*** Opening Reading passage ***

Consider a complete graph G with n vertices.
Each vertex is indexed by [n] = {1,2,3...n} where n >= 4.
In this case, a Hamiltonian cycle is determined only by the collection of edges it contains, and we do not need to consider its orientation or starting point.
Question:
- How many Hamiltonian cycles are there in G?
- How many Hamiltonian cycles in G contains the edge {1,2}?
- How many Hamiltonian cycles in G contains the edge {1,2} and {2,3}?
- How many Hamiltonian cycles in G contains the edge {1,2} and {3,4}?
- Suppose that M is a set of k <= (n/2) edges, in which no two edges in M share a vertex. How many Hamiltonian cycles contain all edges in M? Give answer in terms of k and n
- How many Hamiltonian cycles in G do not contain the edge {1,2}, {2,3} and {3,4}?
The question really clusters into two parts.
PART 1: How do I discount "orientation" and "starting point"?
This has to do with 1, 2, 3, 4, and 6.
I can calculate the combinations of edges there can be, but that's not what they're asking. They only want the combinations that form a Hamiltonian cycle.

*** Closing Reading passage ***
*** Opening Extracted data ***

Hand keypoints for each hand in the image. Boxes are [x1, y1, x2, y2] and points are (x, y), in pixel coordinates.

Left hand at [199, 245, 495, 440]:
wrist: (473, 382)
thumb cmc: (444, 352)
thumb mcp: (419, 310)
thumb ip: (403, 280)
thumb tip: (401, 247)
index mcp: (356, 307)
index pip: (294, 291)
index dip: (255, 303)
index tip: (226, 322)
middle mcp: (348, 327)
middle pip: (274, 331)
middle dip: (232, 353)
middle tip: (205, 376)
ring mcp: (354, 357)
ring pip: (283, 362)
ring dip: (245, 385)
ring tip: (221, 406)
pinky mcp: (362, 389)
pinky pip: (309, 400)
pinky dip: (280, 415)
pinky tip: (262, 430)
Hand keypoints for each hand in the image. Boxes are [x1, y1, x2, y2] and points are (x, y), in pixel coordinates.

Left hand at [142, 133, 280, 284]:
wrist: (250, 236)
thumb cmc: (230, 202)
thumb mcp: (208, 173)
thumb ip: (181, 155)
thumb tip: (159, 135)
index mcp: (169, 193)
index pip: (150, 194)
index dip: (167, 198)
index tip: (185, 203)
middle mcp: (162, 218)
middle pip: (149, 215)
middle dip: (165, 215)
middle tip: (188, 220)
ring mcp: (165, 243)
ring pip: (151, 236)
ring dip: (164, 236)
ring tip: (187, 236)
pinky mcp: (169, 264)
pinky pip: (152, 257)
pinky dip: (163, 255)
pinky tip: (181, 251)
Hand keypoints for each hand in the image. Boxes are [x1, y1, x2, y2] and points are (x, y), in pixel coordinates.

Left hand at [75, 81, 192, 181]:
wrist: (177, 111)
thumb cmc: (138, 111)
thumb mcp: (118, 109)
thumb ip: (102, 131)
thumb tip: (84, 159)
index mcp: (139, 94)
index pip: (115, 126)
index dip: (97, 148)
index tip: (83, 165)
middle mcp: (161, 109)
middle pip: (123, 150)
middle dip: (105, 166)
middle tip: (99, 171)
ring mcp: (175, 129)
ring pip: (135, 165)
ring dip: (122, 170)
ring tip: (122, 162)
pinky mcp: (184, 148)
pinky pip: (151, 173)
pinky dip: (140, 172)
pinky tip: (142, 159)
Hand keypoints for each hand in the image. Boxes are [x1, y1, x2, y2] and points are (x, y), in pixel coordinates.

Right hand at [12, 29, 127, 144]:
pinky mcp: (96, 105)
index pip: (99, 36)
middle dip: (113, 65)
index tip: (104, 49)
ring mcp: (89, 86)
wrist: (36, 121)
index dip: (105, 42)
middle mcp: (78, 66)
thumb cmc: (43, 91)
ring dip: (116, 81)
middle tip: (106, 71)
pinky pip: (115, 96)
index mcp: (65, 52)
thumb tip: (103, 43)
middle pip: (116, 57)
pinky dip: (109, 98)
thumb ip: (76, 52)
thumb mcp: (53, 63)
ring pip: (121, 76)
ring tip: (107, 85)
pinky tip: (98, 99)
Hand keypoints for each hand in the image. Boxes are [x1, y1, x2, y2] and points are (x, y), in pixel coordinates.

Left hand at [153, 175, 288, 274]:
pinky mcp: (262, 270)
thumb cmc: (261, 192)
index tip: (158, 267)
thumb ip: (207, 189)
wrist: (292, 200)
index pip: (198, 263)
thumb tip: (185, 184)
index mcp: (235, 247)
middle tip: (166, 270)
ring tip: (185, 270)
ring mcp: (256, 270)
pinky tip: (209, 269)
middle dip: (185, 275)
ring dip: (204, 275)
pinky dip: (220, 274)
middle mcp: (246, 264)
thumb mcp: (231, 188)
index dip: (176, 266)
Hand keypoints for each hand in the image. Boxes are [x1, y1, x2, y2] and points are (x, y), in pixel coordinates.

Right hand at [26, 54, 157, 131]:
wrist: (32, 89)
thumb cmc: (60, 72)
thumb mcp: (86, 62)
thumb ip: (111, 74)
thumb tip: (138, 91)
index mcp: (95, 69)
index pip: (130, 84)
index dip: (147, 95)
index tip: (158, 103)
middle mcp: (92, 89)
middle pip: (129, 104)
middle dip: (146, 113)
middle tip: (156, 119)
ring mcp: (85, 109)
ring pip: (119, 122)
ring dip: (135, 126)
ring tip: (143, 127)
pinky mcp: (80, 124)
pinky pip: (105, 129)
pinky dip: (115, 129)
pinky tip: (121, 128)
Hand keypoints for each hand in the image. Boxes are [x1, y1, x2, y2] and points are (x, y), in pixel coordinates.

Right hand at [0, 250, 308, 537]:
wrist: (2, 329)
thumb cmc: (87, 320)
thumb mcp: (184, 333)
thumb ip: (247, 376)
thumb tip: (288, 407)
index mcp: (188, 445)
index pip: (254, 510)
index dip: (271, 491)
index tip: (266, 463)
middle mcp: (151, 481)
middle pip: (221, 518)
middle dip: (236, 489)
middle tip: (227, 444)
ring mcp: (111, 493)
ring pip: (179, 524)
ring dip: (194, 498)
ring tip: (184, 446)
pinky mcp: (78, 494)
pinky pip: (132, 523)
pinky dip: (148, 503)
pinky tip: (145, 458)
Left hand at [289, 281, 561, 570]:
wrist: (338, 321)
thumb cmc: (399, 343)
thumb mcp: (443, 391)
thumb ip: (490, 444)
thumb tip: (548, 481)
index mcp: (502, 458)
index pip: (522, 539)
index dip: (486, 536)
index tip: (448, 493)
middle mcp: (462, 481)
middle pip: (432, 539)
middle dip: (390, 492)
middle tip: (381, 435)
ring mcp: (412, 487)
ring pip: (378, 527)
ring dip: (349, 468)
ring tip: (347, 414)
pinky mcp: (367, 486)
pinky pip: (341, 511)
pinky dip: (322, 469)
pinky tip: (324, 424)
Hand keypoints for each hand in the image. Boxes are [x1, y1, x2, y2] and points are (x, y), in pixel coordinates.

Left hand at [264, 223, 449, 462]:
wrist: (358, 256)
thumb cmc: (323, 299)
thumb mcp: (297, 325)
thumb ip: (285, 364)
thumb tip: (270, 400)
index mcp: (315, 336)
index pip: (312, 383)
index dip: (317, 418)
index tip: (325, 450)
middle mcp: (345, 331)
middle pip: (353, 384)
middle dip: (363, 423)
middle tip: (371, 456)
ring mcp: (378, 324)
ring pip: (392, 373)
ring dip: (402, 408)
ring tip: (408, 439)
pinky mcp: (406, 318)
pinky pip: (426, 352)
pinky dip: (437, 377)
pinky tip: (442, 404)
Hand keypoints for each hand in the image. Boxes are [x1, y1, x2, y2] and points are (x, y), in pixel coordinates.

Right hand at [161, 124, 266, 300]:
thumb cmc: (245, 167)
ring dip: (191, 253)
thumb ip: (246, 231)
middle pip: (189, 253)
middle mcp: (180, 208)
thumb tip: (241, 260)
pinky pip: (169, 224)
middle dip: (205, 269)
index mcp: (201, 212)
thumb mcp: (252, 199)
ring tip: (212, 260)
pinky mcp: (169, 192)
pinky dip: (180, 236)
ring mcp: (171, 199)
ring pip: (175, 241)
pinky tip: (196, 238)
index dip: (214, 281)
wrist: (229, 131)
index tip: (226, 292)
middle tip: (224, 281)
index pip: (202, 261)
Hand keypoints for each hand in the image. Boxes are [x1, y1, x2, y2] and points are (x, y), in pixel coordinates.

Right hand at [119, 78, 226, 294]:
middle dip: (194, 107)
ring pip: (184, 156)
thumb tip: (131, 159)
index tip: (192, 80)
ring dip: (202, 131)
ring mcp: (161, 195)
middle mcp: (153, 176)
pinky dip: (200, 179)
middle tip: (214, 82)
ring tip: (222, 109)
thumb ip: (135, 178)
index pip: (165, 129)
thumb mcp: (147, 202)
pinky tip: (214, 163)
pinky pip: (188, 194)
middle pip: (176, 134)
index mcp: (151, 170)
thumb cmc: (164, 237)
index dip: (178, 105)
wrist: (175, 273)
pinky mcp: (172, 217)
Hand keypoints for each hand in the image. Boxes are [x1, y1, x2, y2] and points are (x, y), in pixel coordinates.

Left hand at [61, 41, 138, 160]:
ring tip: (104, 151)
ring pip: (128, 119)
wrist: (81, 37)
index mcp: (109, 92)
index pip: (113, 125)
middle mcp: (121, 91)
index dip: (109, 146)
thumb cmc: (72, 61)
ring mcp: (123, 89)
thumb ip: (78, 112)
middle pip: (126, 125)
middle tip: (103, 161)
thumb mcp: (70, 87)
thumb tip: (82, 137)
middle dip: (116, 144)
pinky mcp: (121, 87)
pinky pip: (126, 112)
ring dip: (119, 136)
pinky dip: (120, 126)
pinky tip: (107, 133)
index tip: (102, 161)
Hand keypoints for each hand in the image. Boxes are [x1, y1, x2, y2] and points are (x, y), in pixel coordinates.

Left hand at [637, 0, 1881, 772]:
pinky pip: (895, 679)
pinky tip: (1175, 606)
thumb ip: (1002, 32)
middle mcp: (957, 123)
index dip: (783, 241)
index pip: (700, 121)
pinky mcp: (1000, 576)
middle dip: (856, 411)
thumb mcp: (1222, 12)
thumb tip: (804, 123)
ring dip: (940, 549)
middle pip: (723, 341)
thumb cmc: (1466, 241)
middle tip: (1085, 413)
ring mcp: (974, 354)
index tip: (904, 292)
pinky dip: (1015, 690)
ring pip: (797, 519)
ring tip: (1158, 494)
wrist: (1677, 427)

*** Closing Extracted data ***

*Complete the following*:
1. Decide whether each statement below agrees with the Hamiltonian cycle post. Answer yes or no for each, and quote the deciding words of the post. (a) The vertices of G are indexed by [n] with n at least 4. (b) The orientation of a Hamiltonian cycle must be taken into account. (c) The poster divides the question into two parts.
2. Echo part of the Hamiltonian cycle post word for word. Begin at the words that have "In this case, a" and stop after "or starting point.".
3. Give what follows in the Hamiltonian cycle post, continuing its text from the point where it stops.

*Exercise answers*:
1.
(a) Yes: "Each vertex is indexed by [n] = {1,2,3...n} where n >= 4."
(b) No: "we do not need to consider its orientation or starting point."
(c) Yes: "The question really clusters into two parts."

2.
In this case, a Hamiltonian cycle is determined only by the collection of edges it contains, and we do not need to consider its orientation or starting point.

3.
Additionally, I don't see how you can just know whether a Hamiltonian cycle has crossed through a certain edge.
The more I think about it, the more I feel this is about combinatorial numbers as opposed to graph theory. Are they trying to trick me?
PART 2: How many cycles contain a set of edges that do not share a vertex.
This has to do with question 5, specifically.
My first response is "none..."?
If the graph is a complete graph, then all edges share a vertex at some point right? In that case, M seems to be an empty set and there are no Hamiltonian cycles that cover it. But that doesn't feel right at all...